Databricks Lakeflow Connect provides fully-managed connectors for ingesting data from relational databases using change data capture (CDC). Each connector efficiently tracks changes in the source database and applies them incrementally to Delta tables.

Supported connectors

Connector Description
MySQL Ingest data from MySQL databases using change data capture (CDC) for efficient incremental loads.
PostgreSQL Ingest data from PostgreSQL databases using change data capture (CDC).
Microsoft SQL Server Ingest data from Microsoft SQL Server using change data capture (CDC) or full snapshot.

Connector components

A database connector has the following components:

Component Description
Connection A Unity Catalog securable object that stores authentication details for the database.
Ingestion gateway A pipeline that extracts snapshots, change logs, and metadata from the source database. The gateway runs on classic compute, and it runs continuously to capture changes before change logs can be truncated in the source.
Staging storage A Unity Catalog volume that temporarily stores extracted data before it's applied to the destination table. This allows you to run your ingestion pipeline at whatever schedule you'd like, even as the gateway continuously captures changes. It also helps with failure recovery. You automatically create a staging storage volume when you deploy the gateway, and you can customize the catalog and schema where it lives. Data is automatically purged from staging after 30 days.
Ingestion pipeline A pipeline that moves the data from staging storage into the destination tables. The pipeline runs on serverless compute.
Destination tables The tables where the ingestion pipeline writes the data. These are streaming tables, which are Delta tables with extra support for incremental data processing.

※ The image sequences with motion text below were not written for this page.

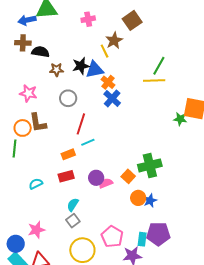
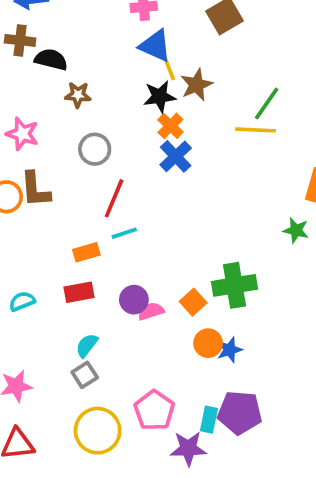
brown star: (114, 41) -> (196, 85), moved
black star: (81, 66) -> (160, 96), moved
blue triangle: (95, 70) -> (155, 46), moved, turned 30
green star: (180, 119) -> (296, 230), moved

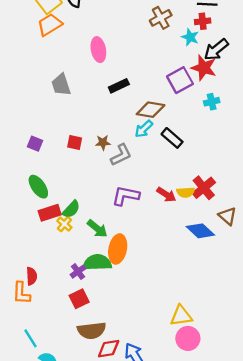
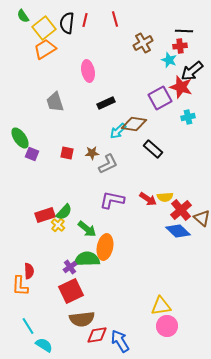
cyan arrow: (144, 129) -> (118, 131), moved
green ellipse: (38, 187) -> (20, 138), moved
red cross: (204, 188) -> (181, 210), moved
red square: (79, 299) -> (71, 291), size x1.4

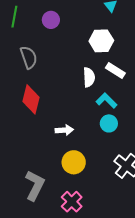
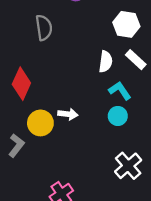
red diamond: (31, 99) -> (21, 84), moved
yellow circle: (74, 162) -> (40, 123), moved
gray L-shape: (35, 185) -> (16, 145), moved, size x0.7

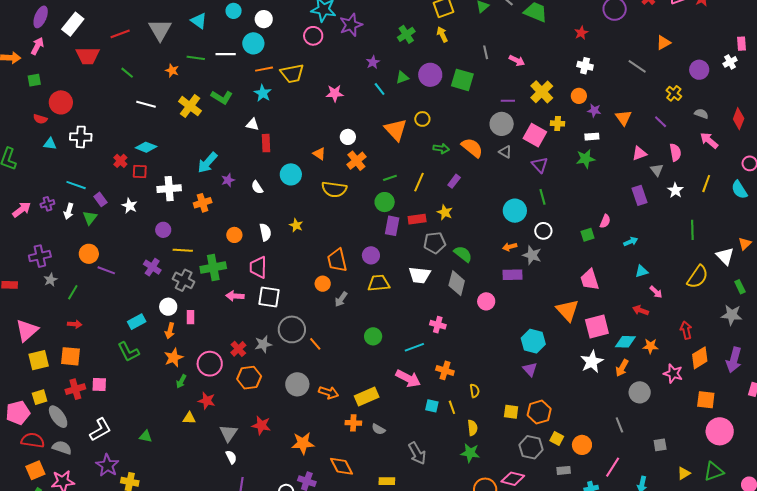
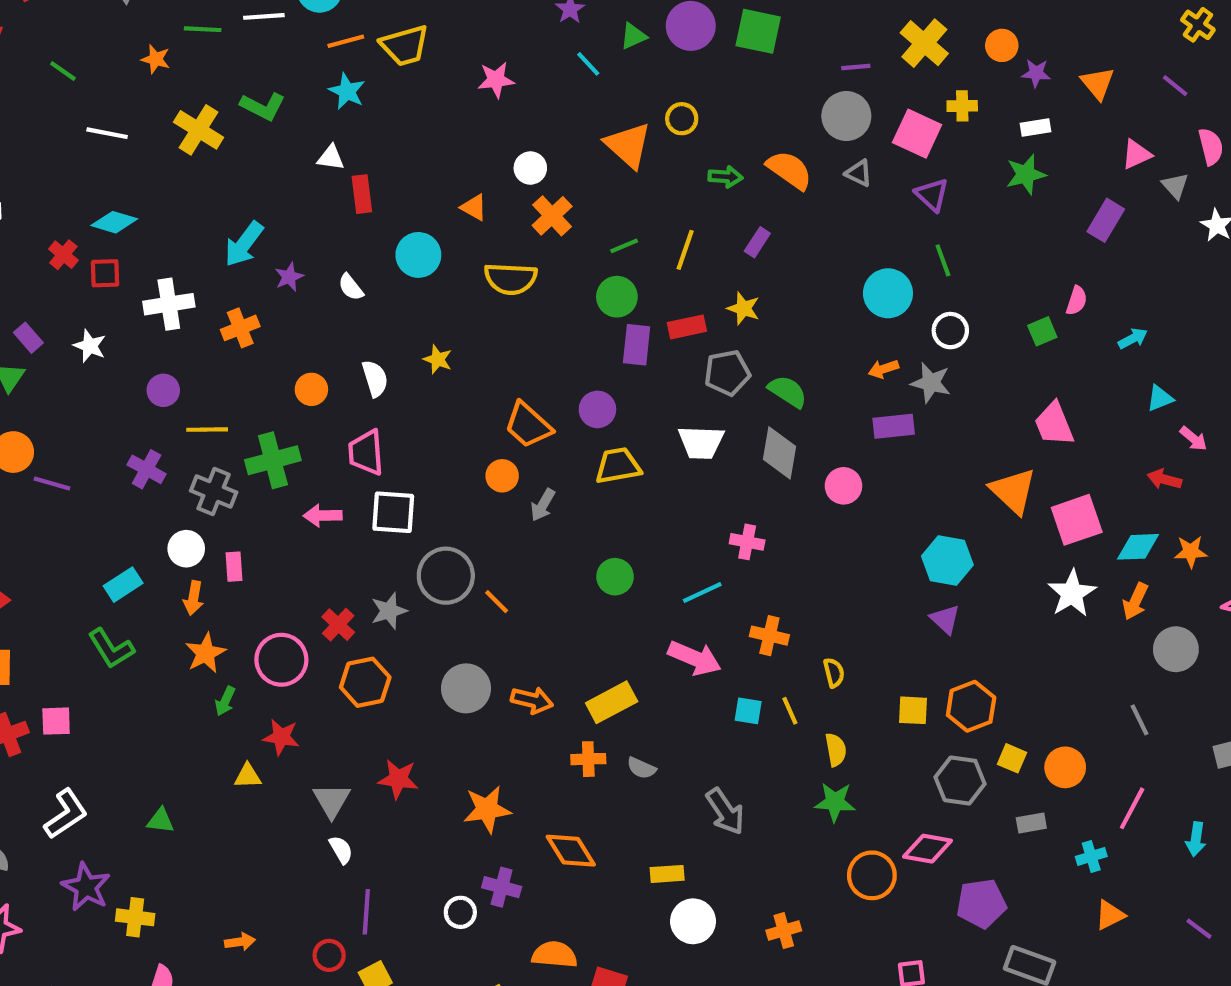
purple rectangle: (639, 195) -> (1106, 220), moved, turned 54
orange trapezoid: (337, 260) -> (528, 425), turned -30

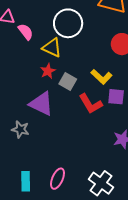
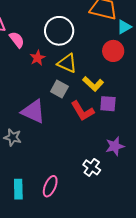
yellow triangle: (52, 48) -> (67, 63), moved
red star: (48, 71) -> (37, 58), moved
white cross: (101, 183) -> (92, 167), moved, size x0.7

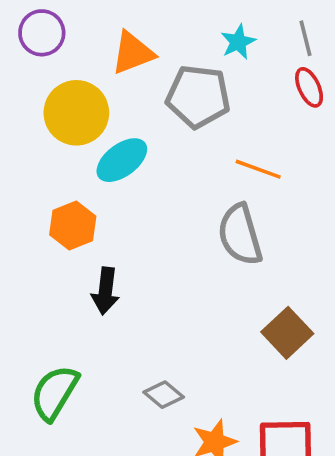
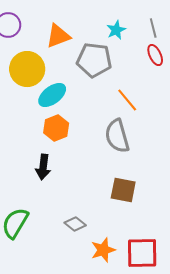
orange line: (258, 169) -> (127, 100), turned 30
orange hexagon: (73, 226) -> (56, 128), moved
brown square: (287, 333) -> (123, 190), moved, turned -36

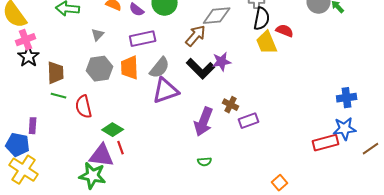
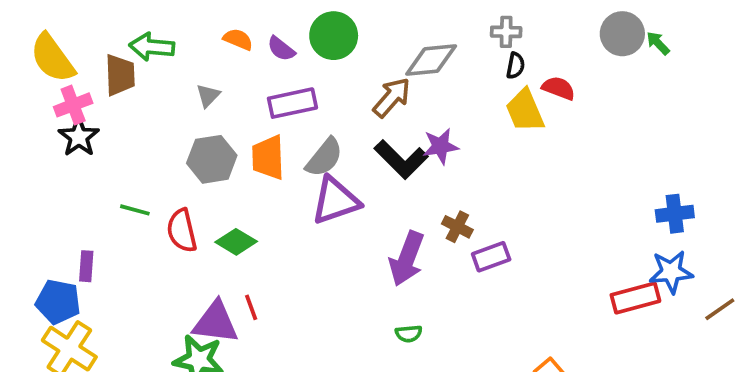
black semicircle: (262, 19) -> (515, 66), size x0.6
brown trapezoid: (56, 73) -> (120, 75), moved
green diamond: (113, 130) -> (236, 242), moved

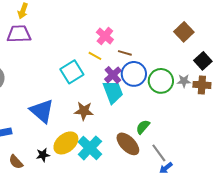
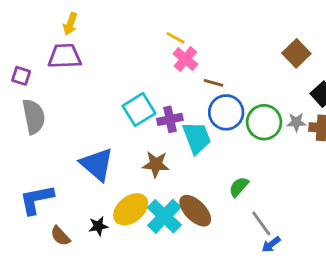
yellow line: (95, 56) -> (176, 38), moved
purple cross: (113, 75) -> (170, 119), moved, turned 30
brown ellipse: (128, 144) -> (195, 211), moved

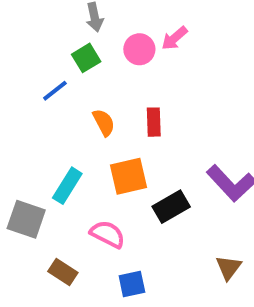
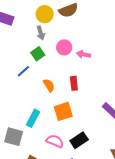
pink arrow: (174, 38) -> (84, 54), moved, turned 56
black rectangle: (171, 207) -> (79, 140), moved

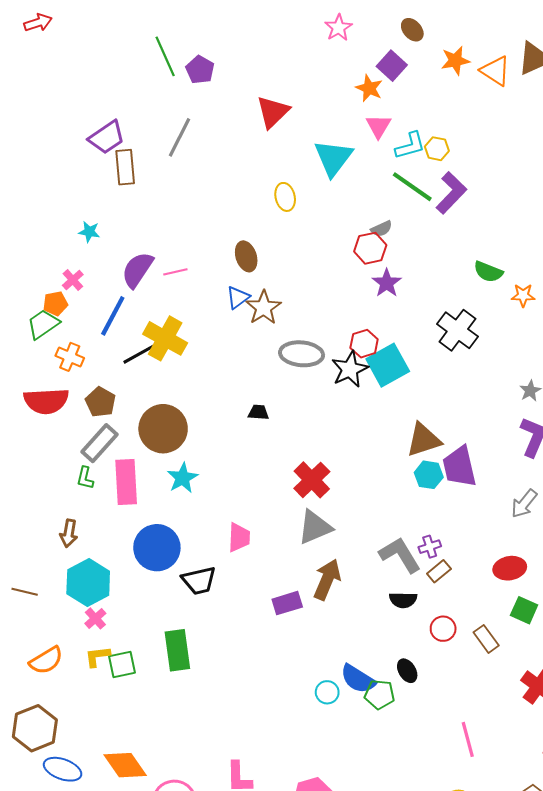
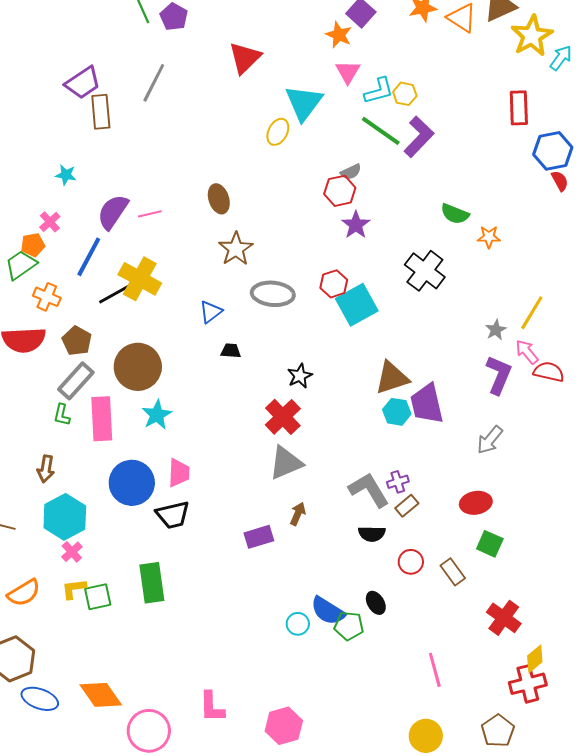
yellow ellipse: (285, 197) -> (278, 132), moved, turned 40
blue triangle: (238, 297) -> (211, 312), moved
black star: (350, 369) -> (300, 376), moved, size x0.7
pink trapezoid: (239, 537) -> (179, 473), moved
brown arrow: (327, 579) -> (298, 514), size x0.6

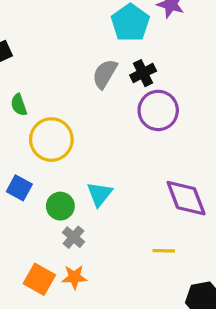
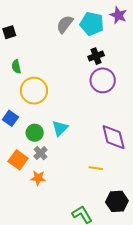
cyan pentagon: (130, 23) -> (92, 24), turned -30
gray semicircle: (105, 74) -> (65, 24), moved
orange square: (39, 279) -> (18, 160), moved

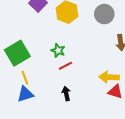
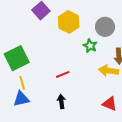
green star: (58, 50) -> (90, 46), moved
yellow arrow: (109, 77) -> (109, 71), moved

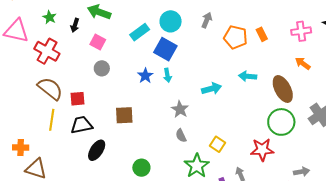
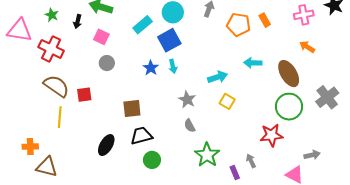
blue square: (165, 49) -> (169, 40), turned 35
black trapezoid: (81, 125) -> (141, 136), moved
yellow square: (217, 144) -> (227, 101), moved

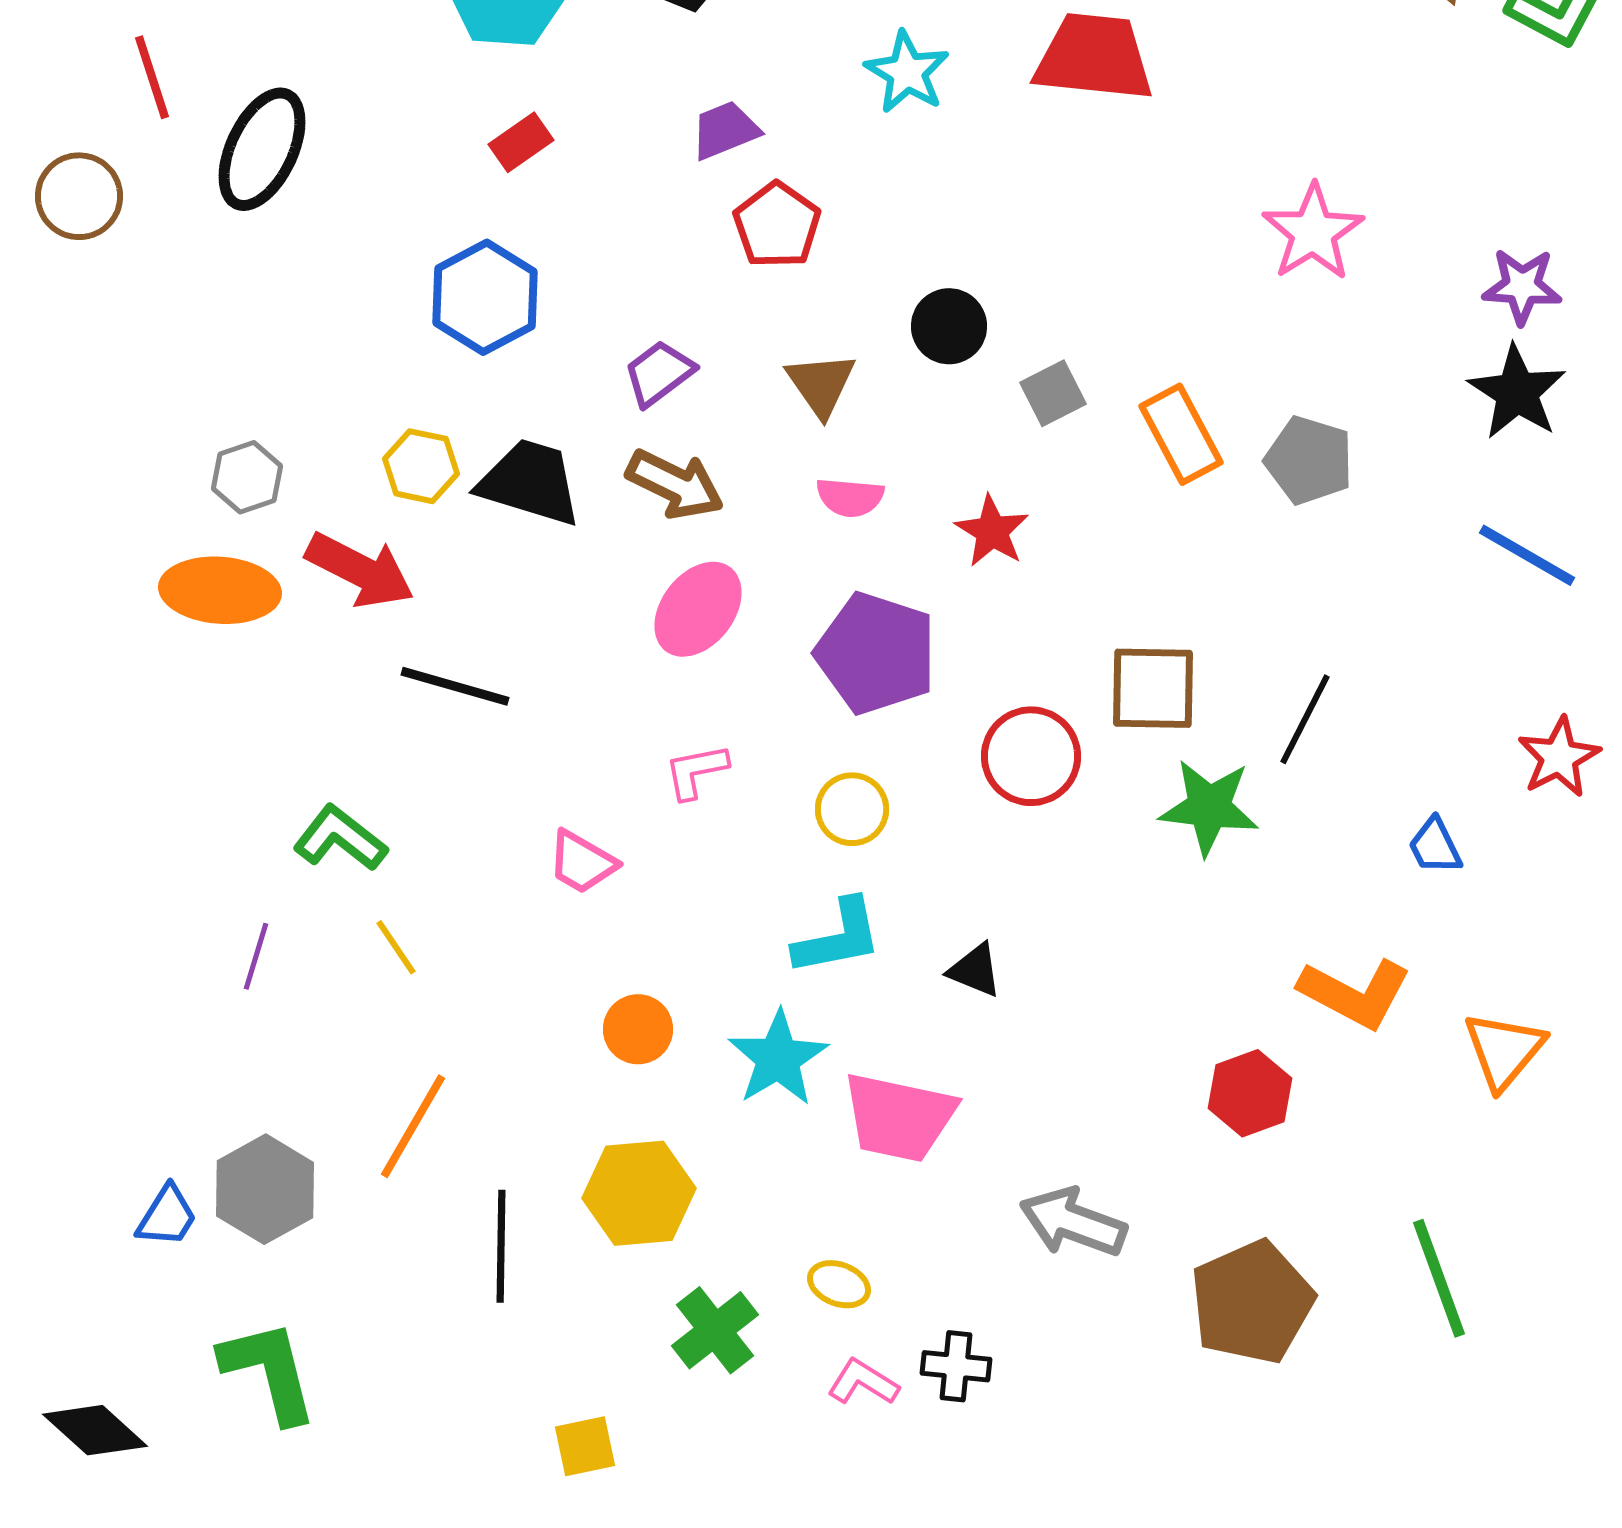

Database connector components diagram

Network connectivity

The ingestion gateway runs on classic compute in your Azure Databricks workspace VPC or VNet, and must be able to reach the source database over the network.

Any network path that allows the gateway to reach the database is supported, including VPN, Azure ExpressRoute, AWS Direct Connect, VPC or VNet peering, and public endpoints.

Cross-cloud connectivity is supported. For example, an Azure Databricks workspace can ingest from an AWS Aurora PostgreSQL database if the appropriate network connectivity exists between the two environments.